* What you will do *
Print the records exactly as written, and let no picture into the answer.
==================================================
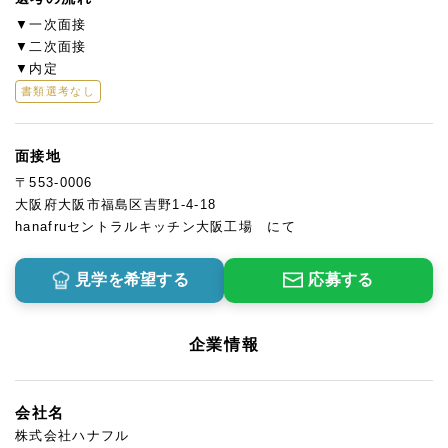
▼一次面接
▼二次面接
▼内定
書類選考なし
面接地
〒553-0006
大阪府大阪市福島区吉野1-4-18
hanafruセントラルキッチン大阪工場 にて
見学を希望する
応募する
企業情報
会社名
株式会社ハナフル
==================================================
* Reply to the exercise *
▼一次面接
▼二次面接
▼内定
書類選考なし
面接地
〒553-0006
大阪府大阪市福島区吉野1-4-18
hanafruセントラルキッチン大阪工場 にて
見学を希望する
応募する
企業情報
会社名
株式会社ハナフル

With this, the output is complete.